Les affrontements entre "bébés noirs" sont récurrents à Brazzaville. Ils sont souvent organisés en écurie avec des notions de territoire. Et ils ont des noms de guerre comme "Les Américains", "Bagdad" ou encore "Flame rouge". Les bagarres éclatent entre gangs rivaux quand les uns violent le territoire des autres.
Les gangs sévissent dans les quartiers nord de Brazzaville comme Talangaï, Ouenze ou Massengo. Mais de plus en plus, ils opèrent un peu partout dans la capitale. Et le phénomène s’est même élargi à d’autres villes du pays.

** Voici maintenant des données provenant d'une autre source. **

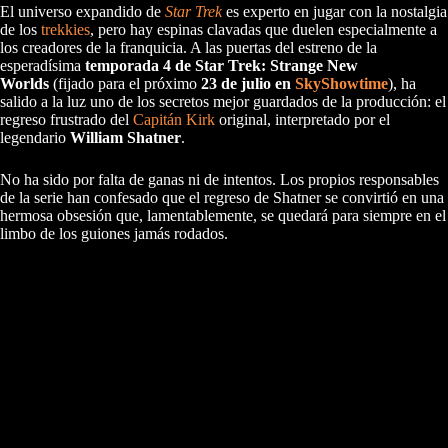
El universo expandido de
Star Trek
es experto en jugar con la nostalgia
de los
trekkies
, pero hay espinas clavadas que duelen especialmente a
los creadores de la franquicia. A las puertas del estreno de la
esperadísima
temporada 4 de Star Trek: Strange New
Worlds
(fijado para el próximo
23 de julio en
SkyShowtime
), ha
salido a la luz uno de los secretos mejor guardados de la producción: el
regreso frustrado del
Capitán Kirk
original, interpretado por el
legendario
William Shatner
.
No ha sido por falta de ganas ni de intentos. Los propios responsables
de la serie han confesado que el regreso de Shatner se convirtió en una
hermosa obsesión que, lamentablemente, se quedará para siempre en el
limbo de los guiones jamás rodados.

"Les bébés noirs" agressent les populations, ils rançonnent ou créent des embuscades. Cela touche tout le monde. C’est un véritable problème de sécurité publique. Et les pouvoirs publics semblent être impuissants face au fléau.
Selon un document de l’Office français pour la protection des réfugiés et apatrides (Ofpra) qui date de 2017, le phénomène a pris de l’ampleur en 2014, juste après une opération policière nommée "Mbata ya bakolo" qui a permis d’expulser du Congo Brazzaville des ressortissants sans papiers de la RD Congo voisine, de même que des groupes de délinquants, aussi originaires de RDC et appelés "kulunas". Ces derniers se repliaient régulièrement depuis Kinshasa à Brazzaville, de l’autre côté du fleuve Congo qui sépare les deux pays, pour échapper à la police kinoise. Au Congo Brazzaville, les "kulunas" ont reconstitué des réseaux de banditisme locaux, qui ont pris le relai après leur départ.
"La crise économique a favorisé le développement du phénomène"
Pour Georges Nguila, directeur d’antenne de l’Observatoire des droits de l’homme du Congo à Pointe-Noire, la deuxième ville du pays confrontée aussi "bébés noirs", le début du phénomène remonte à 2008.
Ce phénomène de criminalité juvénile s’est développé dans les quartiers périphériques des grandes villes, où sont installés les exclus de la croissance économique et du boom pétrolier qu’a connus le Congo en 2010.
En 2008, la crise économique et aussi l’inégale répartition des richesses ont favorisé le chômage et entraîné la marginalisation de ces jeunes. Dès lors, on a commencé par observer des scènes de pillage et de violences orchestrés par des jeunes armés de machettes, et d’armes blanches pour faire du mal aux gens qui possèdent des biens qu’ils peuvent ravir. Ils sont essentiellement guidés par un esprit de survie. Ils opèrent à la tombée de la nuit, le plus souvent en groupe, aux abords des marchés.
Il y a un amalgame qui est souvent fait sur leur tranche d’âge. "Les bébés noirs" ont entre 18 ans et 30 ans. Mais il ne faut pas les confondre avec des enfants des rues violents, âgés entre 12 et 15 ans, et qui n’ont plus de cellule familiale. Toujours est-il qu’ils choisissent de s’exprimer par la violence pour exister, parce qu’ils ont été marginalisés.
En mai 2017, les autorités congolaises ont lancé une vaste opération policière pour lutter contre le phénomène. Mais trois ans après, ces jeunes adolescents continuent de dicter leur loi dans les rues de Brazzaville.
Pour Georges Nguila, l’État peine à lutter contre le fléau parce que ses méthodes sont brutales. "L’État réprime. Mais la répression ne suffira pas. L’arsenal juridique n’est même pas approprié pour contrer ce phénomène social. Le code pénal date de 1945 et n’a jamais été révisé. Il punit juste le vagabondage et la mendicité. Or, les lois doivent évoluer avec la société. Il n’y a jamais eu d’études sociales pour comprendre le phénomène. Ce sont les politiques d’exclusion de l’État qui ont favorisé le phénomène. Il faut que les jeunes retrouvent du travail. Il faut de l’aide sociale. Mais malheureusement l’Etat n’est pas en mesure d’apporter une assistance aux populations pauvres et vulnérables. Tant que les richesses ne seront pas mieux partagées et sans politique inclusive, le phénomène ne pourra pas être endigué".